Ratepayer groups say the SB 102 would allow the commission to OK trackers without necessarily providing them as much opportunity to intervene. If the commission finds after a notice and a hearing that the utility’s proposed federal compliance plan is “reasonable and necessary,” the bill states, the commission must approve the rate adjustment.
“I would say it emasculates the commission,” said Stewart.
Pinegar said the bill would provide substantial opportunity for review and input from ratepayer groups.
The bill would require a utility to file a description of the federal mandate, an estimate of costs and the utility’s plan to comply.
Citizens Action Coalition says the measure could minimize considerations of what’s best in the public interest. “They want the IURC to rubber-stamp” a compliance proposal, said Kerwin Olson, CAC’s program director.
In response to ratepayer concerns over SB 102, Sen Jean Breaux, D-Indianapolis, has sought an amendment that would require the commission to select a compliance plan to federal mandates that is “at the lowest cost to ratepayers.”
Pinegar, however, said what appears to be least-cost method in the short-term—such as upgrading an aging power plant that instead should be retired—may not be cost effective in the long run. “In our view this bill will help us to go through this [kind of] analysis.”
The bill comes as the credibility of the IURC has plummeted. While ratepayer groups for years have cited a revolving door of employment between utility companies and the state agency charged with regulating them, the matter came to a head last year when Gov. Mitch Daniels fired agency head David Hardy.
Daniels said Hardy failed to remove IURC law judge Scott Storms from presiding over Duke Energy Corp. cases even as Storms jockeyed for and eventually accepted a job at Duke.
Hardy also coached Storms to clear a state ethics review panel and appeared to mock the process. E-mails obtained by CAC also showed Hardy enjoyed a cozy relationship with Duke executives even as the agency was seeking commission approval to pass on additional cost overruns to ratepayers for the utility’s $3 billion coal-gasification plant under construction downstate in Edwardsport.
SB 102 isn’t the only measure that could give utilities broader power to pass on costs more on their terms.
Last month, Sen James Merritt, R-Indianapolis, filed SB 512, which would allow utilities to file for an annual rate review two years after their last rate case.
A traditional rate case involves extensive evidentiary hearings and can take two years to complete. SB 512 would essentially guarantee a rate of return. If income then falls short, a utility could more quickly raise rates.
Supporters say the net effect is the potential to mitigate big rate jumps. They also say the bill would require utilities that seek an annual review to file a full rate case within six years.

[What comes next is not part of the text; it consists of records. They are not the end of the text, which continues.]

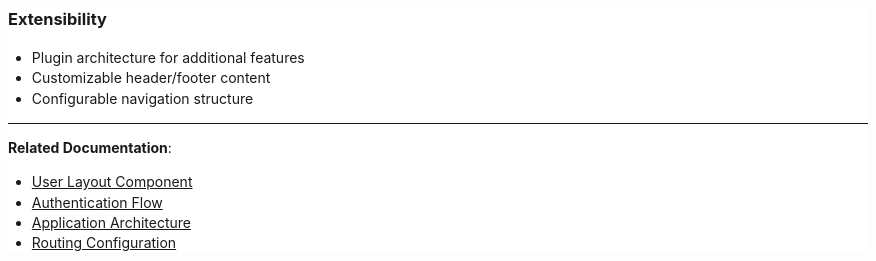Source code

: ### Extensibility
- Plugin architecture for additional features
- Customizable header/footer content
- Configurable navigation structure

---

**Related Documentation**:
- [User Layout Component](../user-layout/README.md)
- [Authentication Flow](../../auth/README.md)
- [Application Architecture](../../../frontend-architecture.md)
- [Routing Configuration](../../../routing.md)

Critics say the proposal is more about protecting utility-shareholder returns, diminishes the incentive for utilities to control costs and reduces ratepayer groups’ ability to intervene. Utilities filing an annual review could also elect to suspend certain trackers already in place. Ratepayer groups said it’s likely they’d suspend a tracker trending downward that would’ve required the utility to provide a credit to ratepayers. The bill “would truly be a dream come true for the monopoly utilities,” said CAC.
IEA’s Pinegar said the annual rate reviews are already being conducted in seven states—some for decades.
The state’s Office of Utility Consumer Counselor has yet to weigh in formally on the bills. Recent amendments to SB 102 have brought some improved consumer protections, said OUCC spokesman Anthony Swinger.
The agency is proposing ways to improve SB 512 to “ensure a more appropriate balance between utility and ratepayer concerns, he said.
“Among other issues, it’s critical to us that the IURC continue to make the final decisions on utility requests,” Swinger added, “and that the OUCC have the resources necessary to properly review the requests on behalf of consumers.”?